La FAPAV ha chiesto a Telecom Italia di consegnare gli IP di quanti scambiano materiale illegale sul web, ma Telecom Italia ha risposto per le rime negando ogni addebito. La palla sembra passare alle istituzioni politiche, alle quali è proposta l'HADOPI

La FAPAV (Federazione antipirateria audiovisiva) ha espressamente chiesto a Telecom Italia di fare un passo avanti rispetto alla legislazione italiana e, iniziando a percorrere il percorso tracciato dalla dottrina Sarkozy, produrre un elenco di indirizzi IP relativi all’utenza che macchia la propria navigazione con scambi pirata e download illegali. Sul sito ufficiale FAPAV non v’è traccia alcuna di tutto ciò, ma a riportarne cronaca completa è il sito dell’ADUC (Associazione per i Diritti di Utenti e Consumatori). Alle minacce FAPAV, però, Telecom Italia ha risposto per le rime ricacciando via dal mondo dei provider ogni responsabilità in merito.

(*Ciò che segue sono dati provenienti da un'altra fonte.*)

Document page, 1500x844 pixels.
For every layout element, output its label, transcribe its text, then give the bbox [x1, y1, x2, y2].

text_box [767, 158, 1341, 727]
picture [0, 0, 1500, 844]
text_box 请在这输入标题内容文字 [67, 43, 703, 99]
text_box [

La FAPAV spiega anche quale sarebbe il passo successivo, mettendo direttamente Telecom Italia nel mirino: «L’industria cinematografica italiana, nel caso in cui questo tipo di azioni illegali dovesse continuare a persistere, procederà alla richiesta di risarcimento per gli ingenti danni subiti». La federazione torna quindi a ribadire come la pirateria sia «un fenomeno falsamente rappresentato da alcuni come “scambio culturale” [...] costituisce nella realtà una vera e propria denigrazione della professionalità e della dedizione di centinaia di migliaia di persone, al punto da mettere a repentaglio l’intera industria cinematografica italiana». Adottando infine la solita equazione tale per cui 1 film scaricato equivale ad 1 film rubato (mentre le dinamiche sono ben più complesse e tali da ridurre in modo sostanziale il rapporto tra download e danno inflitto al settore), la FAPAV indica in circa 530 milioni di euro il danno subito: «Nel settore home video è già stimata una perdita di 40 milioni di euro di investimenti, ben 500 videonoleggi hanno cessato la loro attività nel solo 2008 e si è registrata una perdita del fatturato del 50% del settore del videonoleggio negli ultimi tre anni».

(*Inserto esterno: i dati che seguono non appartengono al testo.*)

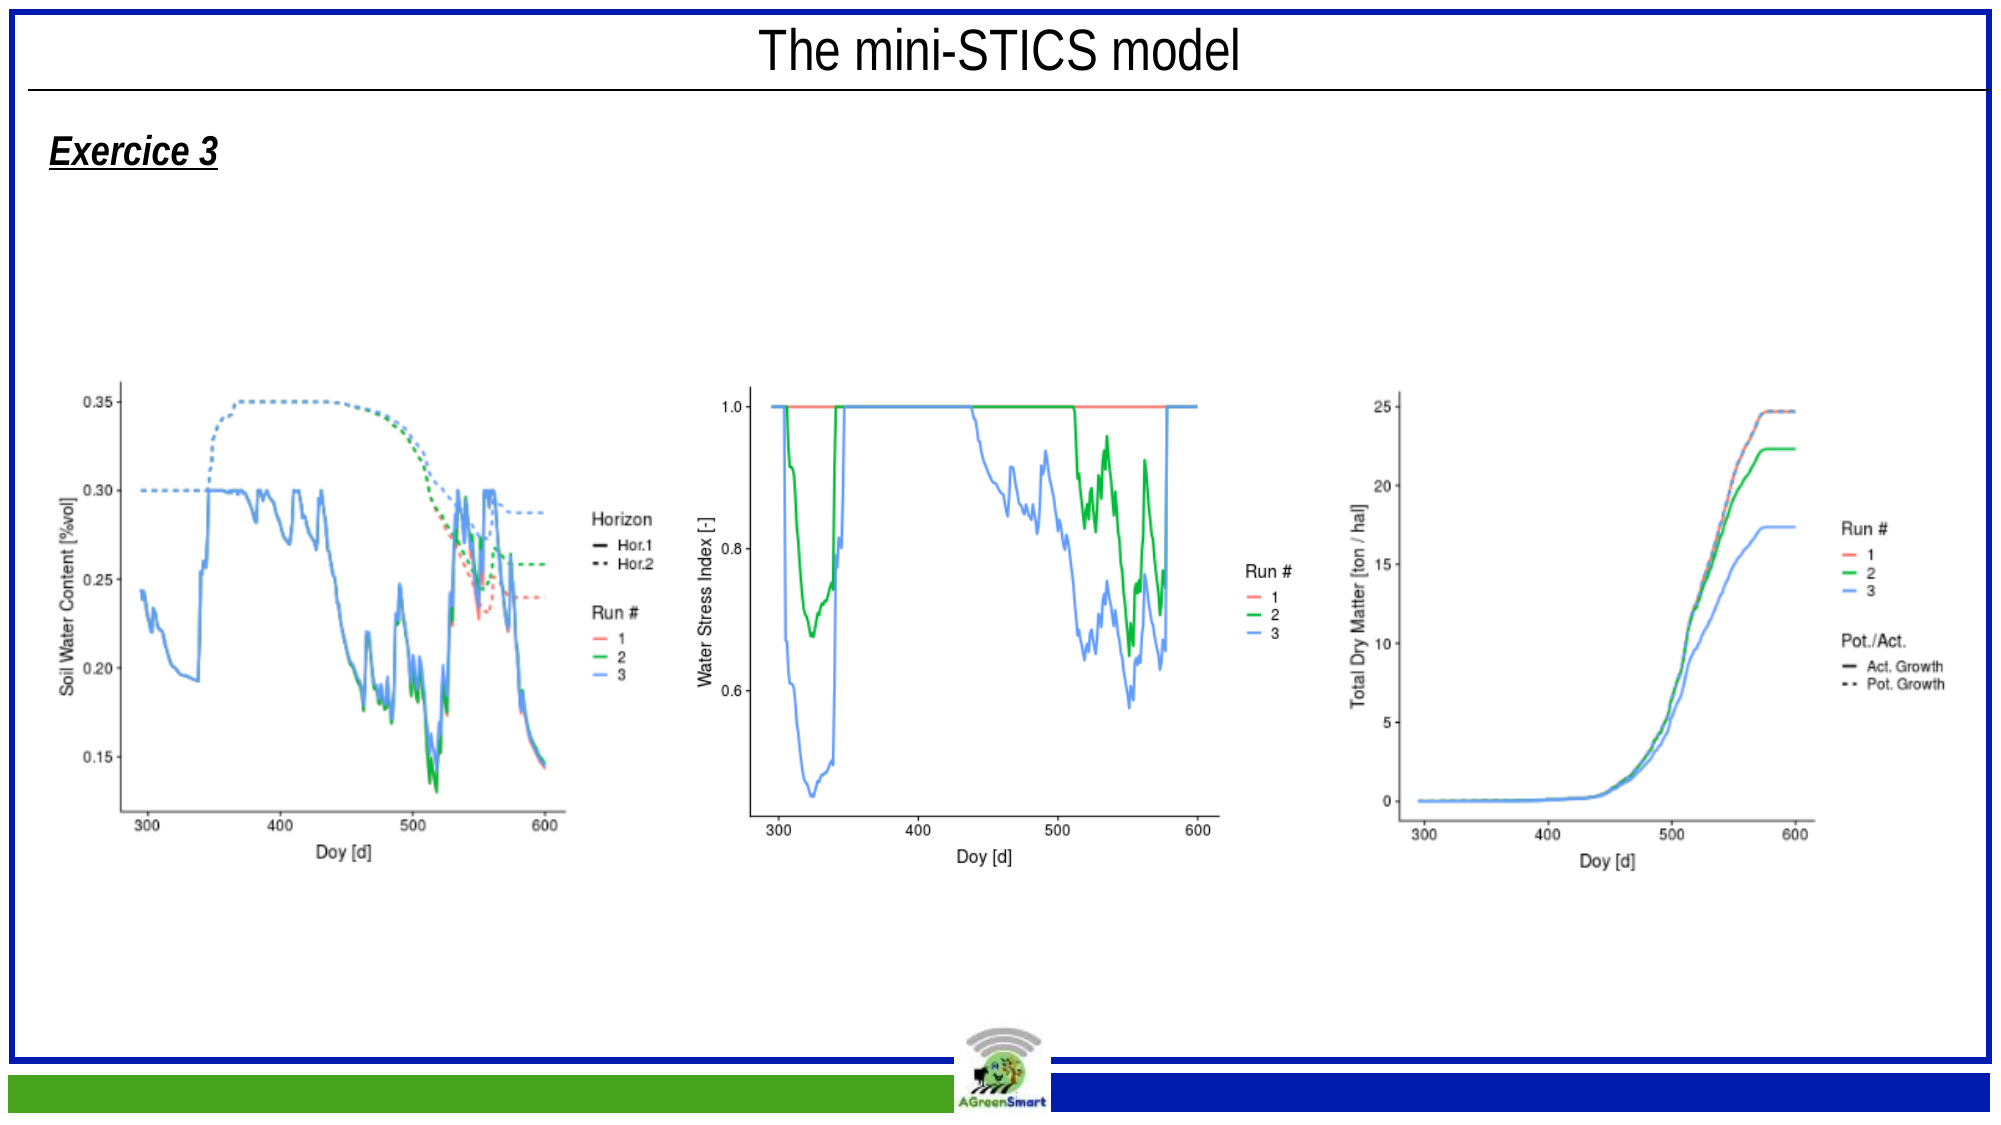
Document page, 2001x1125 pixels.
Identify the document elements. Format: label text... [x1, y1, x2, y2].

text_box The mini-STICS model [0, 5, 2000, 90]
picture [44, 359, 674, 881]
picture [1336, 375, 1968, 890]
picture [954, 1019, 1051, 1116]
text_box Exercice 3 [34, 116, 1927, 332]
picture [684, 375, 1316, 883]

A questo punto la pressione va verso il Governo, ed in quest’ultima frase v’è il riassunto di tutte le influenze che l’HADOPI francese è destinata a portare anche al di qua delle Alpi: «Un anno fa il governo ha preso un impegno preciso per identificare delle soluzioni concrete alla piaga della pirateria, costituendo presso la presidenza del Consiglio il Comitato tecnico contro la pirateria digitale e multimediale. L’industria audiovisiva ribadisce la piena collaborazione con le parti interessate per sviluppare soluzioni efficaci e proporzionate nel rispetto dei diritti sanciti dalla nostra costituzione. Le soluzioni esistono e vanno attuate, come ad esempio la recente approvazione della nuova legge anti-pirateria francese che prevede un sistema di avvisi educativi e la sospensione della connessione Internet per i recidivi, oppure l’oscuramento di siti manifestamente illeciti».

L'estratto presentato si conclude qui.